## TASK BRIEF:
Find every line below with the word "linejoin" in it, and copy each one.
*** Opening of ENTRIES SHOWN ***
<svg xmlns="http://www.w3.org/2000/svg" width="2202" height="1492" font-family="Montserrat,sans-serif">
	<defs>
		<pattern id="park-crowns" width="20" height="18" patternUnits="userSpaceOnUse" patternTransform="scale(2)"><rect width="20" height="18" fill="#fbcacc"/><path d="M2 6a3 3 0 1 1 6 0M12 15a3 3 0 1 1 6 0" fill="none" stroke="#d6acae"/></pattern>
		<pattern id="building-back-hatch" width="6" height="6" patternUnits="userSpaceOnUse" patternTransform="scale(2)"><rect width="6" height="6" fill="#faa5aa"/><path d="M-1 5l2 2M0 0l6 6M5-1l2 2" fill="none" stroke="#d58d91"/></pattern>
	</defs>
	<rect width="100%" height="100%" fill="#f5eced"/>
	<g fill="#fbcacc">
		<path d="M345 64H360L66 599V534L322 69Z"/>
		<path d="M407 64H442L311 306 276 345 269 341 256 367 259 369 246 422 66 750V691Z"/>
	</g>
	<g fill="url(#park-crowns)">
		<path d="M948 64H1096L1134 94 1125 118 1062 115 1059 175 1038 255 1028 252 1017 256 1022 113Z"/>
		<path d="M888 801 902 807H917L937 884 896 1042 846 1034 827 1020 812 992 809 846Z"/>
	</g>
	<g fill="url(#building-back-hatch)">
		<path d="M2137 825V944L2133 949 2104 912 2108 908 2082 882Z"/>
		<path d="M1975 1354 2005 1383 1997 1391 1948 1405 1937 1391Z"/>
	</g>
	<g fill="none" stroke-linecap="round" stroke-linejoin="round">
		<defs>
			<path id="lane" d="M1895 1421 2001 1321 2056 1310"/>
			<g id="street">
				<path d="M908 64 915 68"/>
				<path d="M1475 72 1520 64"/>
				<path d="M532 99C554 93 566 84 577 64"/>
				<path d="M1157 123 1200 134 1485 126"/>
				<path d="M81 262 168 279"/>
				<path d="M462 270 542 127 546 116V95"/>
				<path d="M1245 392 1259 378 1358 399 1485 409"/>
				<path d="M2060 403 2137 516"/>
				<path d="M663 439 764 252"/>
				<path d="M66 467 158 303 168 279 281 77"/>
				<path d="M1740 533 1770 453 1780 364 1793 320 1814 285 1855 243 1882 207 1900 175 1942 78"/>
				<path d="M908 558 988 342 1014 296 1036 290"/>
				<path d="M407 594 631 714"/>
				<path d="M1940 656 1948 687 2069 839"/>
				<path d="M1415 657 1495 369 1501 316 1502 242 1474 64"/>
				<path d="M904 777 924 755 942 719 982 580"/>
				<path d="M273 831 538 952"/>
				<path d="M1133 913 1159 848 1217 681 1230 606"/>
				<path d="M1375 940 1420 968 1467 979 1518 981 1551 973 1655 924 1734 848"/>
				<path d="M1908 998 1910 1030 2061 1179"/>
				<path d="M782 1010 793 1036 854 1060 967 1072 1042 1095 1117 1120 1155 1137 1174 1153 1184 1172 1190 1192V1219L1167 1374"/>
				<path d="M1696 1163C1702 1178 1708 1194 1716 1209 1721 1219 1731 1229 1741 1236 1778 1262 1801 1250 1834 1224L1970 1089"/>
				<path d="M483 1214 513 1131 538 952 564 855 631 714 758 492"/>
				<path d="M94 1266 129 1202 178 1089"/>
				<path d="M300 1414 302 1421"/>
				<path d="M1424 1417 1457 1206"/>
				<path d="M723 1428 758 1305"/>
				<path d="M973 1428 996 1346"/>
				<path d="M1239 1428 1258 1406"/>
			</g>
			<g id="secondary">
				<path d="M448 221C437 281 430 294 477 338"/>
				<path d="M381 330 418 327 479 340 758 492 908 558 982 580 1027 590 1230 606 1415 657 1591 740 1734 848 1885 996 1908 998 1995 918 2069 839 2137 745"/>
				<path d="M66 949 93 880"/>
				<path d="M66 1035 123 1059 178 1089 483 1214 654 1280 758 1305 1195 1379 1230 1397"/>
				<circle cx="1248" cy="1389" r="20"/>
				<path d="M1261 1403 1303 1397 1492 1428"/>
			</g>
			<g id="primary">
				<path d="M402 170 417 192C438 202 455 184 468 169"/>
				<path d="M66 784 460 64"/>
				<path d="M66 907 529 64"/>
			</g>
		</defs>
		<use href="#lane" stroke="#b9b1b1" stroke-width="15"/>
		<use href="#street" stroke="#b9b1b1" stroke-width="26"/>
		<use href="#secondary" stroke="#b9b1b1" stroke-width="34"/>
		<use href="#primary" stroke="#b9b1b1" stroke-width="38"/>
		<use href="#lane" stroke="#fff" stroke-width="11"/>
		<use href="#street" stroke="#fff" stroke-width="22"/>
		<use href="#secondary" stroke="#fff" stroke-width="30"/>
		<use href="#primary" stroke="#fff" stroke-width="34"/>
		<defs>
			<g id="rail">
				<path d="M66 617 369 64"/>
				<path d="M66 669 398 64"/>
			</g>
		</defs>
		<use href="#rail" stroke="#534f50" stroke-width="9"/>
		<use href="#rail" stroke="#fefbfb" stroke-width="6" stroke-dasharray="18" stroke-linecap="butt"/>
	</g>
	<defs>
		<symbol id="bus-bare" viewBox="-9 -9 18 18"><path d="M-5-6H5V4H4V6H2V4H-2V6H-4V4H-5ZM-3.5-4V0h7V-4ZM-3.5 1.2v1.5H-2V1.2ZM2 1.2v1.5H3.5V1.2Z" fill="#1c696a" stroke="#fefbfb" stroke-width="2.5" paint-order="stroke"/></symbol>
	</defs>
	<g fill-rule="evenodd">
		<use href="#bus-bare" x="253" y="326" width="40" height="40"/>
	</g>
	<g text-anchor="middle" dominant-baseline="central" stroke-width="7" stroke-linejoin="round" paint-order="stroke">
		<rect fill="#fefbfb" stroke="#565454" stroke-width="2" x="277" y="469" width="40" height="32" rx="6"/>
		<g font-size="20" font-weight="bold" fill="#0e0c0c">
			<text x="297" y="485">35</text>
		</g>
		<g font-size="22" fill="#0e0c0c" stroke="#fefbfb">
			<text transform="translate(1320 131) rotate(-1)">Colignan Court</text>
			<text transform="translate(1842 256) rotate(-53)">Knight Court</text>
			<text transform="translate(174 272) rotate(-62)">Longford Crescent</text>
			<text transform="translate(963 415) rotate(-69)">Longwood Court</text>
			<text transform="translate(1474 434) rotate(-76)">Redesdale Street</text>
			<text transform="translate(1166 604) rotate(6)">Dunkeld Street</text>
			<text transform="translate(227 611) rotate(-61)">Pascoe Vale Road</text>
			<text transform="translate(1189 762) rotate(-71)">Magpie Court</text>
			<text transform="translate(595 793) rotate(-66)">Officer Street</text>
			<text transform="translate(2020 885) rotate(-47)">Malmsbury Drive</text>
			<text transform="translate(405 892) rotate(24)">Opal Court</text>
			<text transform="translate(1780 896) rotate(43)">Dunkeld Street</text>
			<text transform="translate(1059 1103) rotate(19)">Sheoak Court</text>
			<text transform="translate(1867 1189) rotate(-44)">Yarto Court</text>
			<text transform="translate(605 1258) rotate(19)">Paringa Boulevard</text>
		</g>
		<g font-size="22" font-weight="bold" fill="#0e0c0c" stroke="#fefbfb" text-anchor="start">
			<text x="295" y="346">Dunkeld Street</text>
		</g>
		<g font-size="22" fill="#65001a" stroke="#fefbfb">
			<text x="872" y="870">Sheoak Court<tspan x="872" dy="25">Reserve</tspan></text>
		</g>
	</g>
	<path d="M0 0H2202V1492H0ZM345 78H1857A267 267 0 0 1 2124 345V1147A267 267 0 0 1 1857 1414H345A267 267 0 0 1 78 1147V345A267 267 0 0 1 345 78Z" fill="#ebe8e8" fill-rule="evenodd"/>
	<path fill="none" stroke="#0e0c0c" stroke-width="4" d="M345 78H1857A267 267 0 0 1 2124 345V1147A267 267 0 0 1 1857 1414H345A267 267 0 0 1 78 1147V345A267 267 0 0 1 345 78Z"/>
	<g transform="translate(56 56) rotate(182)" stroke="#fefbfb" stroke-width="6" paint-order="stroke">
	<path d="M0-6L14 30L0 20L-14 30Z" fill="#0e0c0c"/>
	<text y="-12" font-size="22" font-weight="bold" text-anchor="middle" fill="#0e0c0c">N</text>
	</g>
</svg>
*** Close of ENTRIES SHOWN ***
## SOLUTION FOR THIS TASK:
	<g fill="none" stroke-linecap="round" stroke-linejoin="round">
	<g text-anchor="middle" dominant-baseline="central" stroke-width="7" stroke-linejoin="round" paint-order="stroke">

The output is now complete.